Performing complex rankings and running aggregations across partitioned slices of data.
A window function requires a WindowSpec, which defines how to group rows (partitionBy) and how to sort them within that group (orderBy).
from pyspark.sql.window import Window
from pyspark.sql import functions as F
# Creating a window partitioned by 'department' and ordered by 'salary'
window_spec = Window.partitionBy("department").orderBy(F.col("salary").desc())
2. Ranking and Row Numbering
Ranking functions allow you to identify the top items in a category. row_number() is unique per row, while rank() handles ties by skipping subsequent numbers.

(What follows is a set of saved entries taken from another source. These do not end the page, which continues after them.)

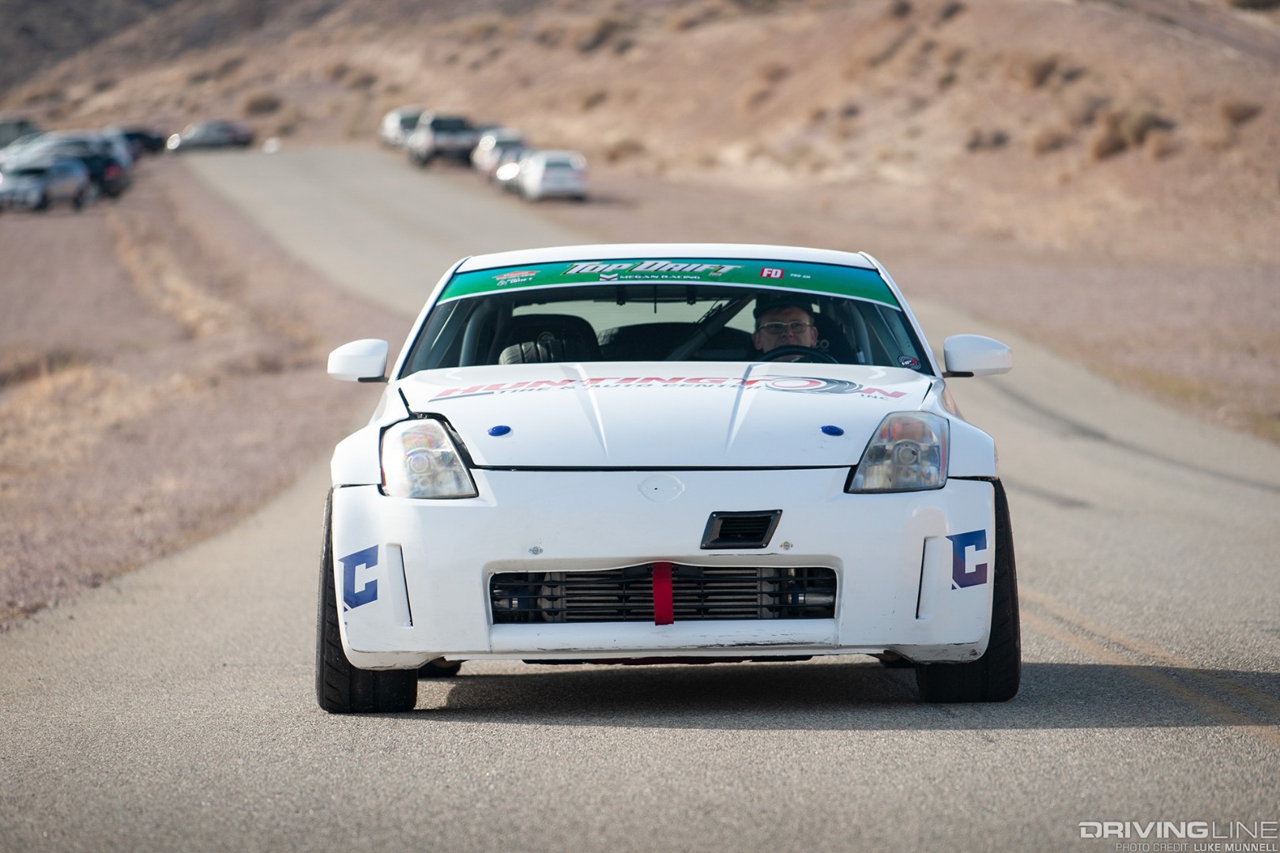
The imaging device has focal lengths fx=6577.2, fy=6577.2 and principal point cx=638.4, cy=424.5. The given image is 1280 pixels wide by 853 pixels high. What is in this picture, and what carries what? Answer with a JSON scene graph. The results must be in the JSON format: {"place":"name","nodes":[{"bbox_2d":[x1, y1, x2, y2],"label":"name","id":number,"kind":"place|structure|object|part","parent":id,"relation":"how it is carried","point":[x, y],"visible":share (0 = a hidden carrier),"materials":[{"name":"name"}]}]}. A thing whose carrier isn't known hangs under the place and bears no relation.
{"place":"outdoors","nodes":[
{"label":"outdoors","id":0,"kind":"place"},
{"bbox_2d":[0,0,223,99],"label":"hill","id":1,"kind":"structure","parent":0,"point":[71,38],"materials":[{"name":"brown soil"}]},
{"bbox_2d":[0,0,1279,271],"label":"hillside","id":2,"kind":"structure","parent":0,"point":[1118,163],"materials":[{"name":"brown soil"}]},
{"bbox_2d":[242,91,282,114],"label":"shrub","id":3,"kind":"object","parent":2,"relation":"on","point":[259,103],"visible":0.8,"materials":[{"name":"brown plant"}]},
{"bbox_2d":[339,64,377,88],"label":"shrub","id":4,"kind":"object","parent":2,"relation":"on","point":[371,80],"visible":0.88,"materials":[{"name":"brown plant"}]},
{"bbox_2d":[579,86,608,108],"label":"shrub","id":5,"kind":"object","parent":2,"relation":"on","point":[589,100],"visible":0.88,"materials":[{"name":"brown plant"}]},
{"bbox_2d":[576,13,628,51],"label":"shrub","id":6,"kind":"object","parent":2,"relation":"on","point":[600,35],"visible":0.86,"materials":[{"name":"brown plant"}]},
{"bbox_2d":[603,135,644,161],"label":"shrub","id":7,"kind":"object","parent":2,"relation":"on","point":[619,150],"visible":0.78,"materials":[{"name":"brown plant"}]},
{"bbox_2d":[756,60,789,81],"label":"shrub","id":8,"kind":"object","parent":2,"relation":"on","point":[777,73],"visible":0.9,"materials":[{"name":"brown plant"}]},
{"bbox_2d":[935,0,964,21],"label":"shrub","id":9,"kind":"object","parent":2,"relation":"on","point":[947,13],"visible":0.88,"materials":[{"name":"brown plant"}]},
{"bbox_2d":[963,128,1010,150],"label":"shrub","id":10,"kind":"object","parent":2,"relation":"on","point":[1000,137],"visible":0.88,"materials":[{"name":"brown plant"}]},
{"bbox_2d":[1020,52,1061,87],"label":"shrub","id":11,"kind":"object","parent":2,"relation":"on","point":[1038,73],"visible":0.84,"materials":[{"name":"brown plant"}]},
{"bbox_2d":[1030,126,1069,153],"label":"shrub","id":12,"kind":"object","parent":2,"relation":"on","point":[1043,145],"visible":0.86,"materials":[{"name":"brown plant"}]},
{"bbox_2d":[1069,97,1106,126],"label":"shrub","id":13,"kind":"object","parent":2,"relation":"on","point":[1086,118],"visible":0.78,"materials":[{"name":"brown plant"}]},
{"bbox_2d":[1089,123,1127,159],"label":"shrub","id":14,"kind":"object","parent":2,"relation":"on","point":[1111,148],"visible":0.8,"materials":[{"name":"brown plant"}]},
{"bbox_2d":[1115,106,1167,145],"label":"shrub","id":15,"kind":"object","parent":2,"relation":"on","point":[1141,120],"visible":0.68,"materials":[{"name":"brown plant"}]},
{"bbox_2d":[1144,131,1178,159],"label":"shrub","id":16,"kind":"object","parent":2,"relation":"on","point":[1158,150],"visible":0.82,"materials":[{"name":"brown plant"}]},
{"bbox_2d":[1217,97,1262,124],"label":"shrub","id":17,"kind":"object","parent":2,"relation":"on","point":[1236,113],"visible":0.76,"materials":[{"name":"brown plant"}]},
{"bbox_2d":[2,142,1279,852],"label":"road","id":18,"kind":"structure","parent":0,"point":[557,735],"materials":[{"name":"grey asphalt"}]},
{"bbox_2d":[164,120,252,151],"label":"dark car","id":19,"kind":"object","parent":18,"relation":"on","point":[216,140],"visible":0.95,"materials":[{"name":"metal"}]},
{"bbox_2d":[380,105,425,149],"label":"white car","id":20,"kind":"object","parent":18,"relation":"on","point":[389,128],"visible":0.51,"materials":[{"name":"white metal"}]},
{"bbox_2d":[406,112,479,167],"label":"pickup truck","id":21,"kind":"object","parent":18,"relation":"on","point":[444,143],"visible":0.78,"materials":[{"name":"metal"}]},
{"bbox_2d":[470,128,527,177],"label":"white car","id":22,"kind":"object","parent":18,"relation":"on","point":[484,160],"visible":0.53,"materials":[{"name":"metal"}]},
{"bbox_2d":[489,149,526,193],"label":"car","id":23,"kind":"object","parent":18,"relation":"on","point":[502,175],"visible":0.29,"materials":[{"name":"metal"}]},
{"bbox_2d":[513,149,588,202],"label":"white car","id":24,"kind":"object","parent":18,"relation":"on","point":[564,170],"visible":0.9,"materials":[{"name":"white metal"}]},
{"bbox_2d":[308,244,1022,712],"label":"white car","id":25,"kind":"object","parent":18,"relation":"on","point":[634,561],"visible":0.98,"materials":[{"name":"white metal"}]},
{"label":"mirror","id":26,"kind":"part","parent":25,"relation":"part of","materials":[{"name":"white mirror"}]},
{"bbox_2d":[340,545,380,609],"label":"decal","id":27,"kind":"object","parent":25,"relation":"attached to","point":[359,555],"visible":0.96,"materials":[{"name":"blue plastic"}]},
{"label":"tire","id":28,"kind":"part","parent":25,"relation":"part of","materials":[{"name":"black rubber"}]},
{"bbox_2d":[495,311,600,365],"label":"car seat","id":29,"kind":"object","parent":25,"relation":"in","point":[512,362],"visible":0.43,"materials":[{"name":"black"}]},
{"label":"hood","id":30,"kind":"part","parent":25,"relation":"part of","materials":[{"name":"white metal"}]},
{"bbox_2d":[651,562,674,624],"label":"strap","id":31,"kind":"object","parent":25,"relation":"attached to","point":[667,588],"visible":0.83,"materials":[{"name":"red fabric"}]},
{"label":"windshield","id":32,"kind":"part","parent":25,"relation":"part of","materials":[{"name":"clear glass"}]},
{"bbox_2d":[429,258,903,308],"label":"banner","id":33,"kind":"object","parent":25,"relation":"attached to","point":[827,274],"visible":0.88,"materials":[{"name":"green plastic"}]},
{"label":"bumper","id":34,"kind":"part","parent":25,"relation":"part of","materials":[{"name":"white plastic"}]},
{"bbox_2d":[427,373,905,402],"label":"decal","id":35,"kind":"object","parent":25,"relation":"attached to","point":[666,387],"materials":[{"name":"red plastic"}]},
{"bbox_2d":[749,293,822,358],"label":"man","id":36,"kind":"object","parent":25,"relation":"in","point":[773,312],"visible":0.39},
{"bbox_2d":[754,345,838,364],"label":"steering wheel","id":37,"kind":"object","parent":25,"relation":"in","point":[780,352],"visible":0.24,"materials":[{"name":"black rubber"}]},
{"label":"headlight","id":38,"kind":"part","parent":25,"relation":"part of","materials":[{"name":"clear plastic"}]},
{"bbox_2d":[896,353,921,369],"label":"decal","id":39,"kind":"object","parent":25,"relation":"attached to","point":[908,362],"visible":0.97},
{"bbox_2d":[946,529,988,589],"label":"decal","id":40,"kind":"object","parent":25,"relation":"attached to","point":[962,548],"visible":0.97,"materials":[{"name":"blue plastic"}]},
{"label":"tire","id":41,"kind":"part","parent":25,"relation":"part of","materials":[{"name":"black rubber"}]},
{"label":"mirror","id":42,"kind":"part","parent":25,"relation":"part of","materials":[{"name":"white mirror"}]},
{"label":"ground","id":43,"kind":"structure","parent":0},
{"bbox_2d":[0,156,391,630],"label":"dirt shoulder","id":44,"kind":"object","parent":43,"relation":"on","point":[48,257],"visible":0.71},
{"bbox_2d":[0,116,41,151],"label":"parked car","id":45,"kind":"object","parent":44,"relation":"on","point":[3,128],"visible":0.6,"materials":[{"name":"metal"}]},
{"bbox_2d":[0,154,91,211],"label":"parked car","id":46,"kind":"object","parent":44,"relation":"on","point":[48,182],"visible":0.97,"materials":[{"name":"metal"}]},
{"bbox_2d":[7,131,131,198],"label":"parked car","id":47,"kind":"object","parent":44,"relation":"on","point":[101,163],"visible":0.45,"materials":[{"name":"metal"}]},
{"bbox_2d":[115,127,166,155],"label":"dark car","id":48,"kind":"object","parent":44,"relation":"on","point":[151,140],"visible":0.47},
{"bbox_2d":[550,164,1279,443],"label":"dirt shoulder","id":49,"kind":"object","parent":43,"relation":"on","point":[1259,274],"visible":0.52}
]}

# Identifying the top 3 highest earners in each department
df_ranked = df.withColumn("rank", F.rank().over(window_spec)) \
.filter(F.col("rank") <= 3)
3. Sliding Windows & Running Totals
By adding a rowsBetween or rangeBetween clause, you can calculate cumulative sums or moving averages.
# Calculating a 7-day moving average of sales
moving_window = Window.orderBy("date").rowsBetween(-6, 0)

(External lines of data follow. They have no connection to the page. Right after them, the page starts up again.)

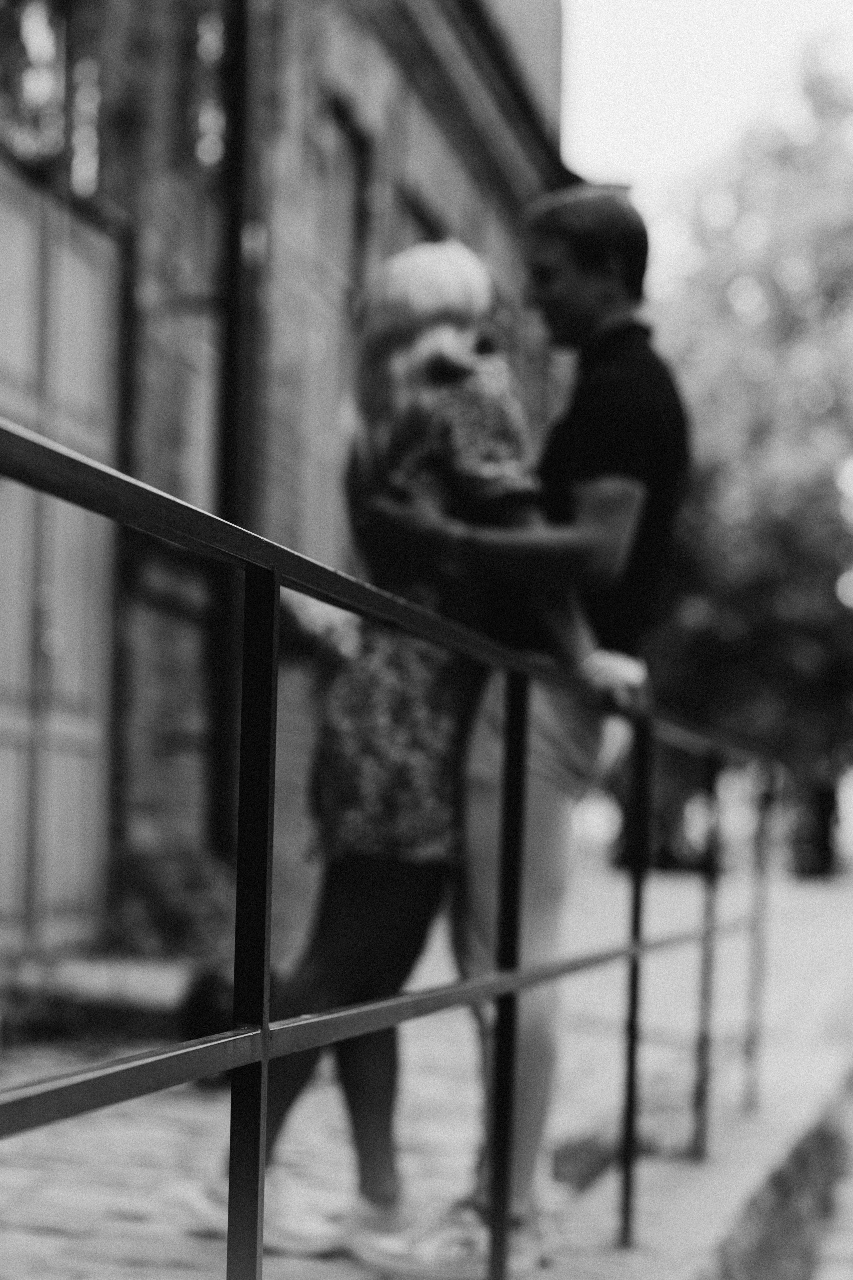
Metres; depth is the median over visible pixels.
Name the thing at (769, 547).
tree
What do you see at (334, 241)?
window
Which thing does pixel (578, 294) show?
man
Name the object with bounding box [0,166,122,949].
wooden door
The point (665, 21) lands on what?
sky
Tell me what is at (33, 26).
window
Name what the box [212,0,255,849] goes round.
drainpipe
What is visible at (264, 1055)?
metal railing
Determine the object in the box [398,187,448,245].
window
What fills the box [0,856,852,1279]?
pavement
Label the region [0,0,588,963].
brick building
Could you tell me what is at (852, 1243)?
road
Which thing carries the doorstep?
on the pavement at (160, 1143)
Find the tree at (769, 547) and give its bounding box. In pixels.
[642,40,852,875]
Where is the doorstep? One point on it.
(150, 985)
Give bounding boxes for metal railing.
[0,415,781,1279]
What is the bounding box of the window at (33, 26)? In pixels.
[0,0,99,198]
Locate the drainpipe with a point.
(235, 251)
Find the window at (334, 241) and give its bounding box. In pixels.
[300,98,370,558]
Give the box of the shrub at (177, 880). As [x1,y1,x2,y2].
[106,838,235,960]
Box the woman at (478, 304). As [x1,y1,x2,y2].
[199,241,597,1267]
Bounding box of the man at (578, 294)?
[366,181,690,1271]
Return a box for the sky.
[555,0,852,239]
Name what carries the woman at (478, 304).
on the pavement at (160, 1143)
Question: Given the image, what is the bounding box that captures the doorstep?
[2,951,209,1039]
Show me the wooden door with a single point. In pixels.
(78, 812)
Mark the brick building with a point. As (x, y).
(312, 199)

df_moving_avg = df.withColumn("7_day_avg", F.avg("sales").over(moving_window))
Interview Q&A
Q: What is the difference between rank() and dense_rank()?
Both handle ties similarly, but rank() leaves gaps in the sequence (1, 2, 2, 4), whereas dense_rank() does not leave gaps (1, 2, 2, 3).
Q: Are window functions Wide or Narrow transformations?
They are Wide Transformations. Spark must shuffle the data to ensure that all records belonging to the same partitionBy key are located on the same executor to perform the window calculation.
Q: What is the danger of a Window without a partitionBy clause?
If you define a window using only orderBy, Spark is forced to move all data into a single partition on a single executor to perform the global sort. This will likely cause an OutOfMemory (OOM) error on large datasets.